PROBLEM DESCRIPTION. Copy each line from the records below in which the word "down" is found.

Stored data entries:
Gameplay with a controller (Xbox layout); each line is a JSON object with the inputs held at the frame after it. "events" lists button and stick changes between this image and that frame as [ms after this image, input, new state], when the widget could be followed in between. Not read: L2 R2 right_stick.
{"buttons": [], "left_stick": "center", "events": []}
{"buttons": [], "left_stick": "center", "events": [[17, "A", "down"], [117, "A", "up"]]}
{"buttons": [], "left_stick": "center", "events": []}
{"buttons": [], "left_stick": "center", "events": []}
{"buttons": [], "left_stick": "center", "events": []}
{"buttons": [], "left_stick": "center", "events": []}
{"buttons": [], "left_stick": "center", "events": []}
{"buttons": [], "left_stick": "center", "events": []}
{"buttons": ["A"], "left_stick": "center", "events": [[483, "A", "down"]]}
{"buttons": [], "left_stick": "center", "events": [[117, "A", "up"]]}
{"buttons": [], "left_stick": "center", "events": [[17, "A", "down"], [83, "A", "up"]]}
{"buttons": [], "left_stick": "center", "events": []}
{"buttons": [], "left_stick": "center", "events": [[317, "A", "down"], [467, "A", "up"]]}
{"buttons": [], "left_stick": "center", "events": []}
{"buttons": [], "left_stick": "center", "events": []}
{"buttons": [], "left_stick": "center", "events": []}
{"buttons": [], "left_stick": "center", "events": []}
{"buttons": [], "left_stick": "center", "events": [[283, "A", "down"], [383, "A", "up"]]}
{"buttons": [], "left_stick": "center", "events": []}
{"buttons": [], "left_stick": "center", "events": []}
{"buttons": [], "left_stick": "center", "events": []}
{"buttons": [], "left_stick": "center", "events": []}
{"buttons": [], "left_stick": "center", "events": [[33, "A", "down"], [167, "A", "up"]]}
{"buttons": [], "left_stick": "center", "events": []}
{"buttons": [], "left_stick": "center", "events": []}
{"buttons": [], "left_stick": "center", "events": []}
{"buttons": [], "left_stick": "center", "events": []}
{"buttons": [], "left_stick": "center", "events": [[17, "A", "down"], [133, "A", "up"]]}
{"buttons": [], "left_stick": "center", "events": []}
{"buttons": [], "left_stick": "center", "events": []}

FINISHED TASK.
{"buttons": [], "left_stick": "center", "events": [[17, "A", "down"], [117, "A", "up"]]}
{"buttons": ["A"], "left_stick": "center", "events": [[483, "A", "down"]]}
{"buttons": [], "left_stick": "center", "events": [[17, "A", "down"], [83, "A", "up"]]}
{"buttons": [], "left_stick": "center", "events": [[317, "A", "down"], [467, "A", "up"]]}
{"buttons": [], "left_stick": "center", "events": [[283, "A", "down"], [383, "A", "up"]]}
{"buttons": [], "left_stick": "center", "events": [[33, "A", "down"], [167, "A", "up"]]}
{"buttons": [], "left_stick": "center", "events": [[17, "A", "down"], [133, "A", "up"]]}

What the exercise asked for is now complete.